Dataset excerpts
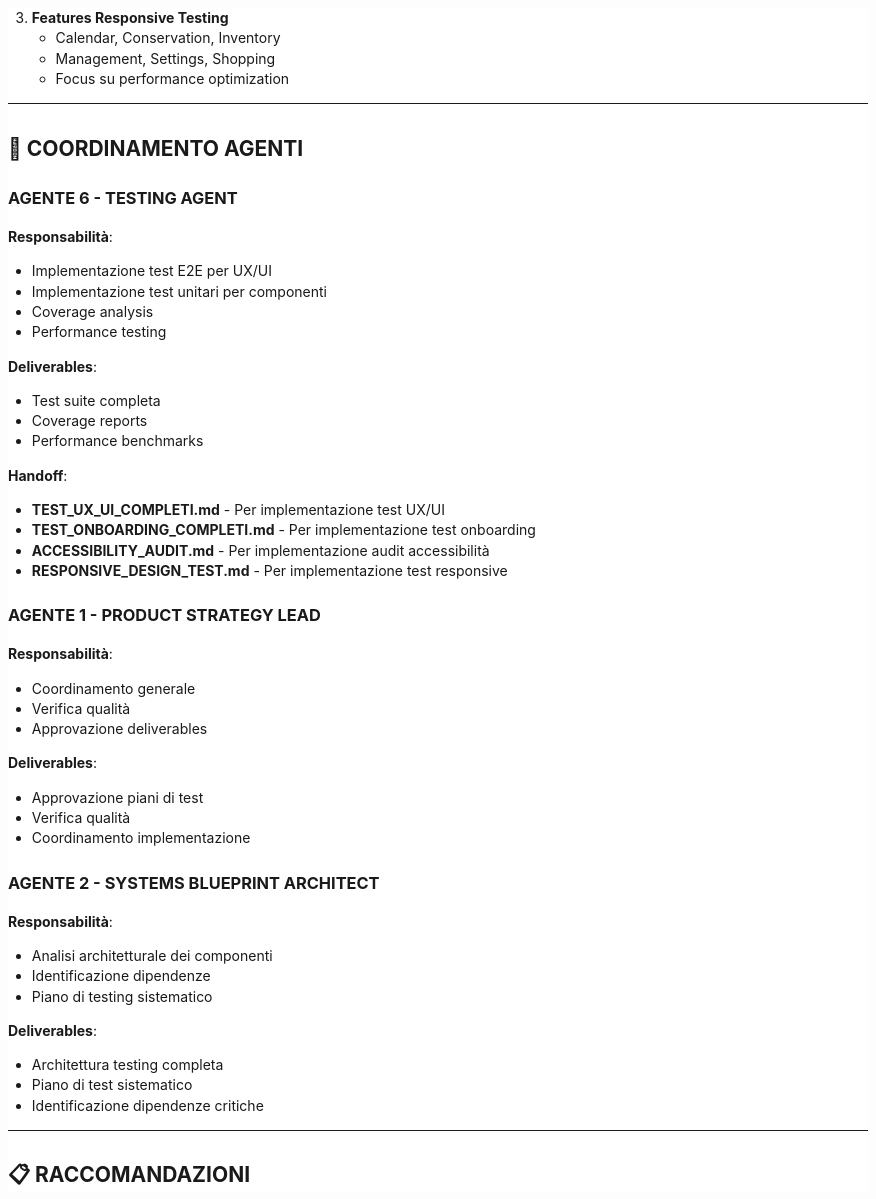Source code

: 3. **Features Responsive Testing**
   - Calendar, Conservation, Inventory
   - Management, Settings, Shopping
   - Focus su performance optimization

---

## 🤝 COORDINAMENTO AGENTI

### **AGENTE 6 - TESTING AGENT**
**Responsabilità**:
- Implementazione test E2E per UX/UI
- Implementazione test unitari per componenti
- Coverage analysis
- Performance testing

**Deliverables**:
- Test suite completa
- Coverage reports
- Performance benchmarks

**Handoff**:
- **TEST_UX_UI_COMPLETI.md** - Per implementazione test UX/UI
- **TEST_ONBOARDING_COMPLETI.md** - Per implementazione test onboarding
- **ACCESSIBILITY_AUDIT.md** - Per implementazione audit accessibilità
- **RESPONSIVE_DESIGN_TEST.md** - Per implementazione test responsive

### **AGENTE 1 - PRODUCT STRATEGY LEAD**
**Responsabilità**:
- Coordinamento generale
- Verifica qualità
- Approvazione deliverables

**Deliverables**:
- Approvazione piani di test
- Verifica qualità
- Coordinamento implementazione

### **AGENTE 2 - SYSTEMS BLUEPRINT ARCHITECT**
**Responsabilità**:
- Analisi architetturale dei componenti
- Identificazione dipendenze
- Piano di testing sistematico

**Deliverables**:
- Architettura testing completa
- Piano di test sistematico
- Identificazione dipendenze critiche

---

## 📋 RACCOMANDAZIONI
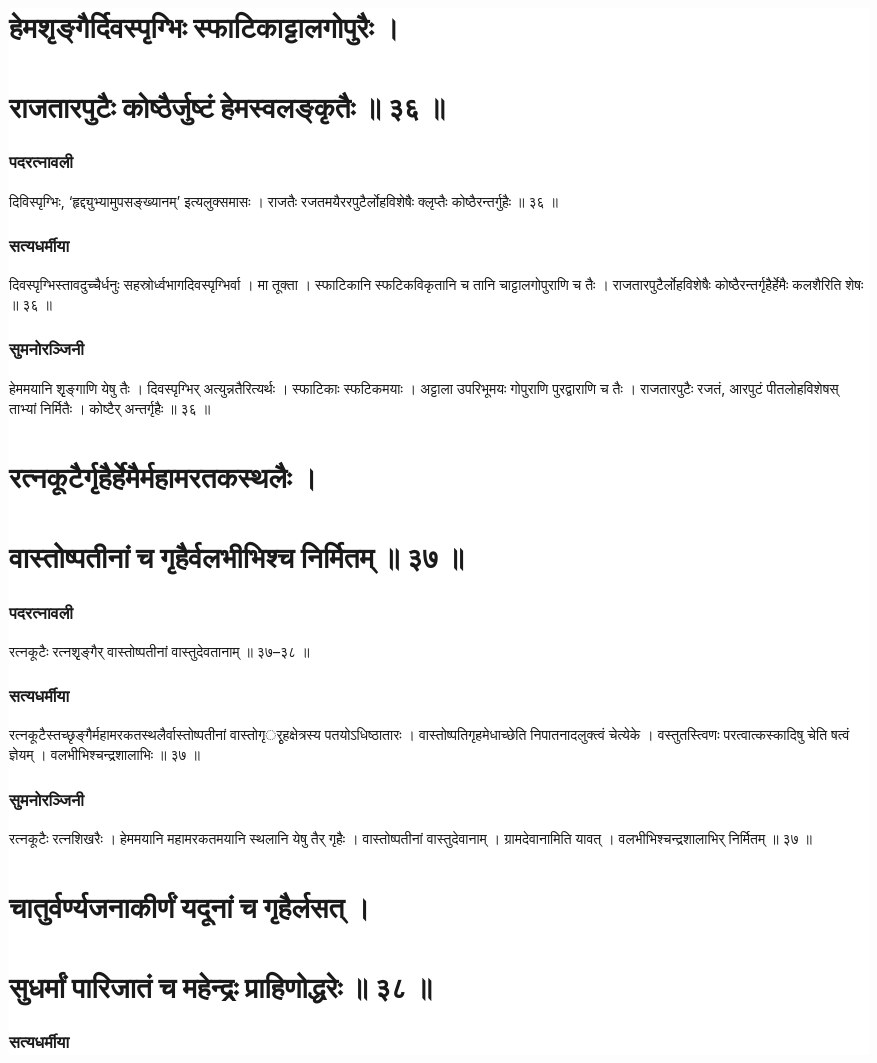 # **हेमशृङ्गैर्दिवस्पृग्भिः स्फाटिकाट्टालगोपुरैः ।**

# **राजतारपुटैः कोष्ठैर्जुष्टं हेमस्वलङ्कृतैः ॥ ३६ ॥**

### **पदरत्नावली**

दिविस्पृग्भिः, ‘हृद्द्युभ्यामुपसङ्ख्यानम्’ इत्यलुक्समासः । राजतैः रजतमयैररपुटैर्लोहविशेषैः क्लृप्तैः कोष्ठैरन्तर्गुहैः ॥ ३६ ॥

### **सत्यधर्मीया**

दिवस्पृग्भिस्तावदुच्चैर्धनुः सहस्रोर्ध्वभागदिवस्पृग्भिर्वा । मा तूक्ता । स्फाटिकानि स्फटिकविकृतानि च तानि चाट्टालगोपुराणि च तैः । राजतारपुटैर्लोहविशेषैः कोष्ठैरन्तर्गृहैर्हेमैः कलशैरिति शेषः ॥ ३६ ॥

### **सुमनोरञ्जिनी**

हेममयानि शृृङ्गाणि येषु तैः । दिवस्पृग्भिर् अत्युन्नतैरित्यर्थः । स्फाटिकाः स्फटिकमयाः । अट्टाला उपरिभूमयः गोपुराणि पुरद्वाराणि च तैः । राजतारपुटैः रजतं, आरपुटं पीतलोहविशेषस् ताभ्यां निर्मितैः । कोष्टैर् अन्तर्गृहैः ॥ ३६ ॥

# **रत्नकूटैर्गृहैर्हेमैर्महामरतकस्थलैः ।**

# **वास्तोष्पतीनां च गृहैर्वलभीभिश्च निर्मितम् ॥ ३७ ॥**

### **पदरत्नावली**

रत्नकूटैः रत्नशृृङ्गैर् वास्तोष्पतीनां वास्तुदेवतानाम् ॥ ३७–३८ ॥

### **सत्यधर्मीया**

रत्नकूटैस्तच्छृङ्गैर्महामरकतस्थलैर्वास्तोष्पतीनां वास्तोगृर्ृृहक्षेत्रस्य पतयोऽधिष्ठातारः । वास्तोष्पतिगृहमेधाच्छेति निपातनादलुक्त्वं चेत्येके । वस्तुतस्त्विणः परत्वात्कस्कादिषु चेति षत्वं ज्ञेयम् । वलभीभिश्चन्द्रशालाभिः ॥ ३७ ॥

### **सुमनोरञ्जिनी**

रत्नकूटैः रत्नशिखरैः । हेममयानि महामरकतमयानि स्थलानि येषु तैर् गृहैः । वास्तोष्पतीनां वास्तुदेवानाम् । ग्रामदेवानामिति यावत् । वलभीभिश्चन्द्रशालाभिर् निर्मितम् ॥ ३७ ॥

# **चातुर्वर्ण्यजनाकीर्णं यदूनां च गृहैर्लसत् ।**

# **सुधर्मां पारिजातं च महेन्द्रः प्राहिणोद्धरेः ॥ ३८ ॥**

### **सत्यधर्मीया**
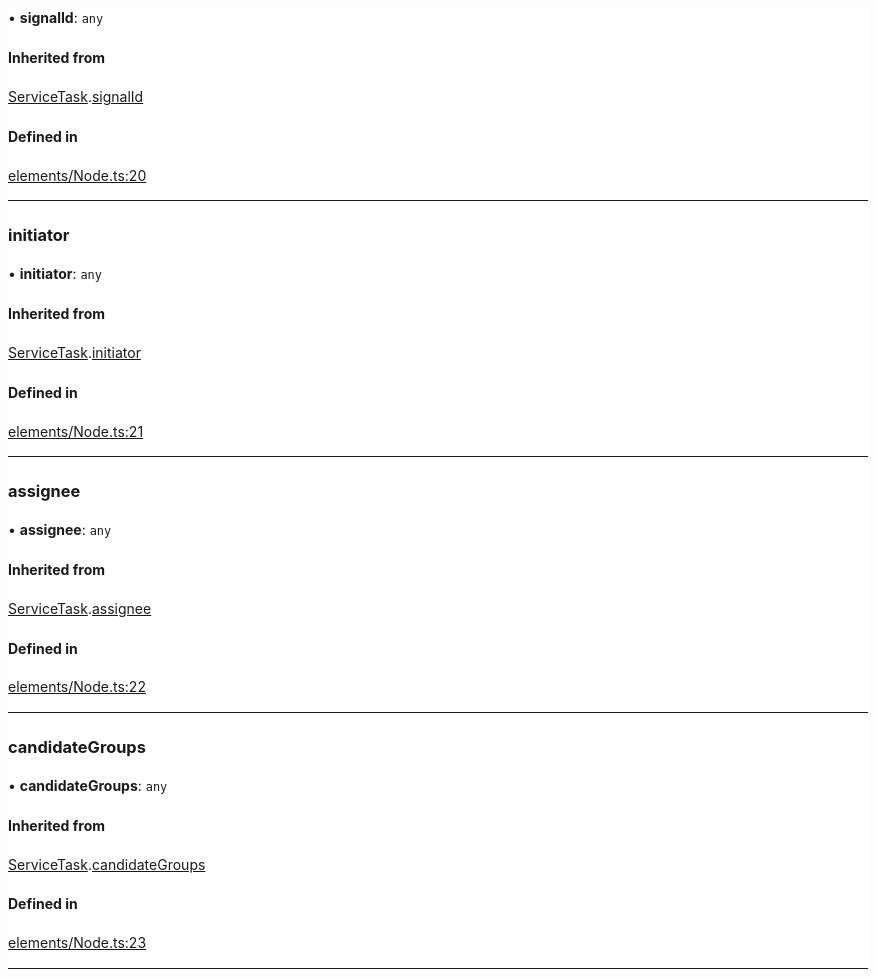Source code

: • **signalId**: `any`

#### Inherited from

[ServiceTask](ServiceTask.md).[signalId](ServiceTask.md#signalid)

#### Defined in

[elements/Node.ts:20](https://github.com/bpmnServer/bpmn-server/blob/6f144fc/src/elements/Node.ts#L20)

___

### initiator

• **initiator**: `any`

#### Inherited from

[ServiceTask](ServiceTask.md).[initiator](ServiceTask.md#initiator)

#### Defined in

[elements/Node.ts:21](https://github.com/bpmnServer/bpmn-server/blob/6f144fc/src/elements/Node.ts#L21)

___

### assignee

• **assignee**: `any`

#### Inherited from

[ServiceTask](ServiceTask.md).[assignee](ServiceTask.md#assignee)

#### Defined in

[elements/Node.ts:22](https://github.com/bpmnServer/bpmn-server/blob/6f144fc/src/elements/Node.ts#L22)

___

### candidateGroups

• **candidateGroups**: `any`

#### Inherited from

[ServiceTask](ServiceTask.md).[candidateGroups](ServiceTask.md#candidategroups)

#### Defined in

[elements/Node.ts:23](https://github.com/bpmnServer/bpmn-server/blob/6f144fc/src/elements/Node.ts#L23)

___
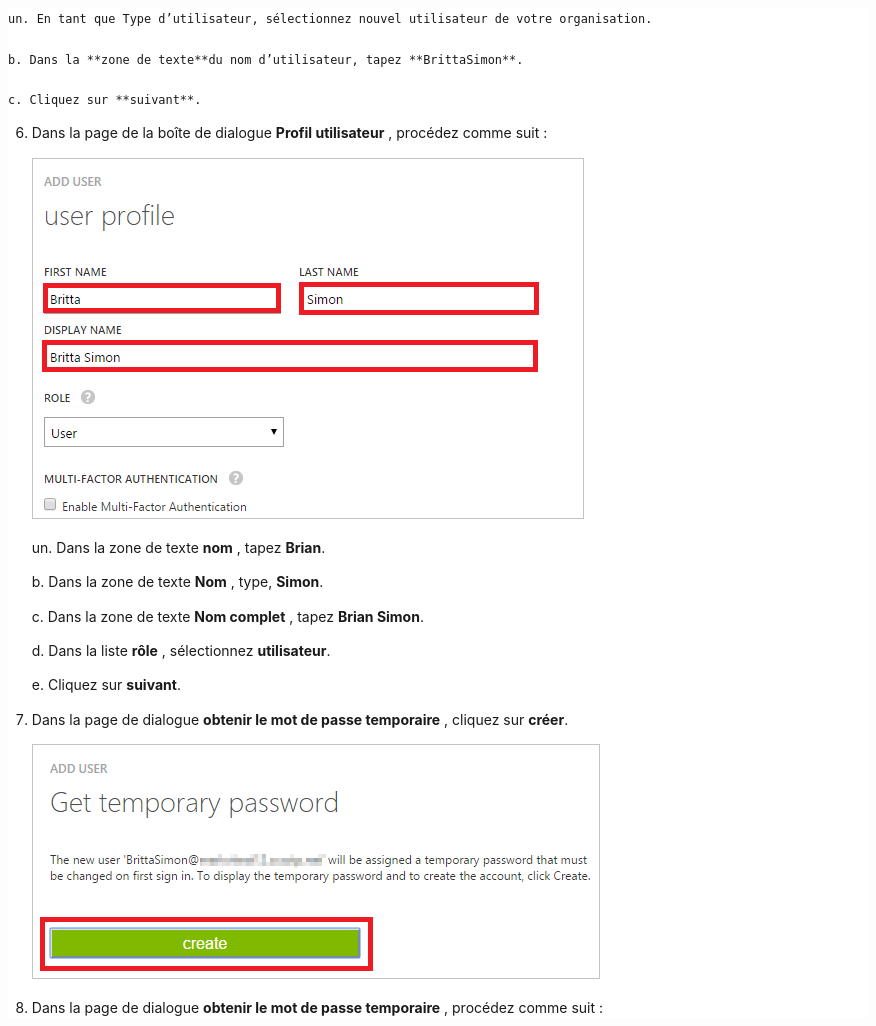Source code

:     un. En tant que Type d’utilisateur, sélectionnez nouvel utilisateur de votre organisation.

    b. Dans la **zone de texte**du nom d’utilisateur, tapez **BrittaSimon**.

    c. Cliquez sur **suivant**.

6.  Dans la page de la boîte de dialogue **Profil utilisateur** , procédez comme suit :

    ![Création d’un utilisateur de test Azure AD](./media/active-directory-saas-cisco-spark-tutorial/create_aaduser_06.png) 

    un. Dans la zone de texte **nom** , tapez **Brian**.  

    b. Dans la zone de texte **Nom** , type, **Simon**.

    c. Dans la zone de texte **Nom complet** , tapez **Brian Simon**.

    d. Dans la liste **rôle** , sélectionnez **utilisateur**.

    e. Cliquez sur **suivant**.

7. Dans la page de dialogue **obtenir le mot de passe temporaire** , cliquez sur **créer**.

    ![Création d’un utilisateur de test Azure AD](./media/active-directory-saas-cisco-spark-tutorial/create_aaduser_07.png) 

8. Dans la page de dialogue **obtenir le mot de passe temporaire** , procédez comme suit :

EXERCISE DESCRIPTION
Write out the lines above exactly, from the start of the Dataset excerpts through the line that contains "# **रत्नकूटैर्गृहैर्हेमैर्महामरतकस्थलैः ।**", and omit the pictures.

RESPONSE
Source code

: 3. **Features Responsive Testing**
   - Calendar, Conservation, Inventory
   - Management, Settings, Shopping
   - Focus su performance optimization

---

## 🤝 COORDINAMENTO AGENTI

### **AGENTE 6 - TESTING AGENT**
**Responsabilità**:
- Implementazione test E2E per UX/UI
- Implementazione test unitari per componenti
- Coverage analysis
- Performance testing

**Deliverables**:
- Test suite completa
- Coverage reports
- Performance benchmarks

**Handoff**:
- **TEST_UX_UI_COMPLETI.md** - Per implementazione test UX/UI
- **TEST_ONBOARDING_COMPLETI.md** - Per implementazione test onboarding
- **ACCESSIBILITY_AUDIT.md** - Per implementazione audit accessibilità
- **RESPONSIVE_DESIGN_TEST.md** - Per implementazione test responsive

### **AGENTE 1 - PRODUCT STRATEGY LEAD**
**Responsabilità**:
- Coordinamento generale
- Verifica qualità
- Approvazione deliverables

**Deliverables**:
- Approvazione piani di test
- Verifica qualità
- Coordinamento implementazione

### **AGENTE 2 - SYSTEMS BLUEPRINT ARCHITECT**
**Responsabilità**:
- Analisi architetturale dei componenti
- Identificazione dipendenze
- Piano di testing sistematico

**Deliverables**:
- Architettura testing completa
- Piano di test sistematico
- Identificazione dipendenze critiche

---

## 📋 RACCOMANDAZIONI
 # **हेमशृङ्गैर्दिवस्पृग्भिः स्फाटिकाट्टालगोपुरैः ।**

# **राजतारपुटैः कोष्ठैर्जुष्टं हेमस्वलङ्कृतैः ॥ ३६ ॥**

### **पदरत्नावली**

दिविस्पृग्भिः, ‘हृद्द्युभ्यामुपसङ्ख्यानम्’ इत्यलुक्समासः । राजतैः रजतमयैररपुटैर्लोहविशेषैः क्लृप्तैः कोष्ठैरन्तर्गुहैः ॥ ३६ ॥

### **सत्यधर्मीया**

दिवस्पृग्भिस्तावदुच्चैर्धनुः सहस्रोर्ध्वभागदिवस्पृग्भिर्वा । मा तूक्ता । स्फाटिकानि स्फटिकविकृतानि च तानि चाट्टालगोपुराणि च तैः । राजतारपुटैर्लोहविशेषैः कोष्ठैरन्तर्गृहैर्हेमैः कलशैरिति शेषः ॥ ३६ ॥

### **सुमनोरञ्जिनी**

हेममयानि शृृङ्गाणि येषु तैः । दिवस्पृग्भिर् अत्युन्नतैरित्यर्थः । स्फाटिकाः स्फटिकमयाः । अट्टाला उपरिभूमयः गोपुराणि पुरद्वाराणि च तैः । राजतारपुटैः रजतं, आरपुटं पीतलोहविशेषस् ताभ्यां निर्मितैः । कोष्टैर् अन्तर्गृहैः ॥ ३६ ॥

# **रत्नकूटैर्गृहैर्हेमैर्महामरतकस्थलैः ।**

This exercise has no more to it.